A técnica, também chamada de taipa de mão, taipa de sopapo e taipa de sebe, consiste no entrelaçamento de madeiras verticais fixadas no solo, com vigas horizontais amarradas entre si por cipós. É gerado assim um painel com vãos que são preenchidos com barro, dando origem a paredes.É esse universo que o artista visual Thiago Honório (@honoriothiago) trata na instalação do Projeto Parede, no Museu de Arte Moderna de São Paulo, SP.
O título "roçabarroca" é retirado do poema e do livro “Roça barroca”, da poeta e tradutora Josely Vianna Baptista, referência na tradução para o português de escritores latino-americanos do porte de Alejo Carpentier, José Lezama Lima, Juan Carlos Onetti, Mario Vargas Llosa, Augusto Roa Bastos, que prefacia o livro, Guilhermo Cabrera Infante e Jorge Luis Borges.
O livro em questão, publicado em 2011, pela editora CosacNaify, reúne poemas autorais de Josely e suas transcrições/traduções de cantos sagrados dos índios guaranis, num exercício intelectual que tangencia antropologia, arte, filosofia e política, áreas entrelaçadas, assim como os galhos, o bambu e o barro da obra de Thiago Honório.
Do mesmo modo que ocorre nas casas do interior do Brasilzão, os galhos e o barro que estão na instalação do corredor do MAM provêm do entorno. No trabalho de Thiago Honório, foram retiradas do Parque do Ibirapuera.
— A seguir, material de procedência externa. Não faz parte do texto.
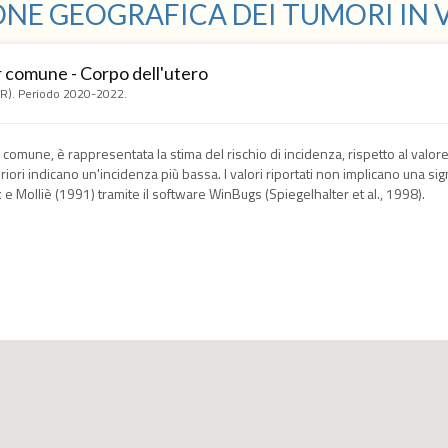
ONE GEOGRAFICA DEI TUMORI IN
r comune - Corpo dell'utero
BR). Periodo 2020-2022.
comune, è rappresentata la stima del rischio di incidenza, rispetto al valore
riori indicano un'incidenza più bassa. I valori riportati non implicano una signif
e Molliè (1991) tramite il software WinBugs (Spiegelhalter et al., 1998).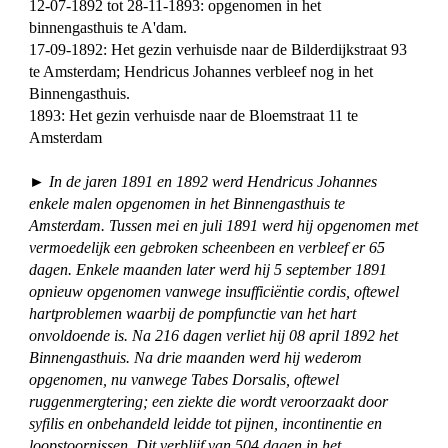
12-07-1892 tot 28-11-1893: opgenomen in het
binnengasthuis te A'dam.
17-09-1892: Het gezin verhuisde naar de Bilderdijkstraat 93
te Amsterdam; Hendricus Johannes verbleef nog in het
Binnengasthuis.
1893: Het gezin verhuisde naar de Bloemstraat 11 te
Amsterdam
► In de jaren 1891 en 1892 werd Hendricus Johannes
enkele malen opgenomen in het Binnengasthuis te
Amsterdam. Tussen mei en juli 1891 werd hij opgenomen met
vermoedelijk een gebroken scheenbeen en verbleef er 65
dagen. Enkele maanden later werd hij 5 september 1891
opnieuw opgenomen vanwege insufficiëntie cordis, oftewel
hartproblemen waarbij de pompfunctie van het hart
onvoldoende is. Na 216 dagen verliet hij 08 april 1892 het
Binnengasthuis. Na drie maanden werd hij wederom
opgenomen, nu vanwege Tabes Dorsalis, oftewel
ruggenmergtering; een ziekte die wordt veroorzaakt door
syfilis en onbehandeld leidde tot pijnen, incontinentie en
loopstoornissen. Dit verblijf van 504 dagen in het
Assim, o externo e o interno dialogam e interagem, convidando a uma redução dos limites entre a liberdade da natureza e a construção do processo artístico; e entre o considerado popular e o chamado erudito.
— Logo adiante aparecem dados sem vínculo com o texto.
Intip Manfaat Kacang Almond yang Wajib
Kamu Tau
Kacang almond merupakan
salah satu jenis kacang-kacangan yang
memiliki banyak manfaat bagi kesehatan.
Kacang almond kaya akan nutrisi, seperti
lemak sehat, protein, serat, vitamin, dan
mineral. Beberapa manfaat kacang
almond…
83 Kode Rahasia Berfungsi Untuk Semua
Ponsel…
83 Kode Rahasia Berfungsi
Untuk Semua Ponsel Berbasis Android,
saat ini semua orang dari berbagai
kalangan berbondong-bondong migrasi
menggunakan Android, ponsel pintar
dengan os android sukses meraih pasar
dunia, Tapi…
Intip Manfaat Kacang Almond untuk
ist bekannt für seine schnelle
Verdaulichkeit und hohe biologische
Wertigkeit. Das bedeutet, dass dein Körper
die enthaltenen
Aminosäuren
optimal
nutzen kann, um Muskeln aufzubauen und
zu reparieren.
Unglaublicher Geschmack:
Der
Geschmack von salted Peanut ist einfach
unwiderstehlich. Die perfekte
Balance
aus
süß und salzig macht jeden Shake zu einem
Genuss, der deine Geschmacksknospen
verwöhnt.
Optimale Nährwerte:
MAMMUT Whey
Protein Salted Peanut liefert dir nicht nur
A instalação fica ainda num local de passagem, um corredor que dá acesso à maior galeria do Museu, criando uma nova e curiosa relação com os materiais, pois os ambientes feitos de pau a pique (senzalas, casas e igrejas) eram feitos para ficar e para durar. Na contemporaneidade, tudo é passageiro, inclusive a instalação de Thiago Honório, que está em um local de transição e será desmontada para a exibição de outro trabalho.
Se pensarmos que as principais características do Barroco, enquanto estilo artístico, são os contrastes, o exagero e a valorização de detalhes, o trabalho de Thiago Honório ganha novas possibilidades de leitura, como o próprio título, que é uma palavra só, uma espécie de corredor linguístico a percorrer o tempo.
Os contrastes (madeiras e bambu na vertical, na horizontal e na diagonal, entrelaçadas, como forças de tensão complementares, indicando elos entre a terra e desta com o divino da criação, seja da casa, como moradia do corpo ou da consciência, ou do próprio ser humano, também feito de terra na maioria das mitologias), o exagero (as proporções e dimensões do corredor transformado em caverna) e os detalhes (a técnica do pau a pique permite ver cada vão coberto com barro como uma obra de arte separada e, ao mesmo integrada com o todo) transformam a instalação de Thiago Honório em uma jornada pelo passado (as casas de pau a pique onde viveram inclusive integrantes da família do artista), um andar pelo presente (o espaço de um museu de arte revisita a cultura tradicional) e uma prospecção futura (para onde o corredor roçabarroca nos leva de fato?).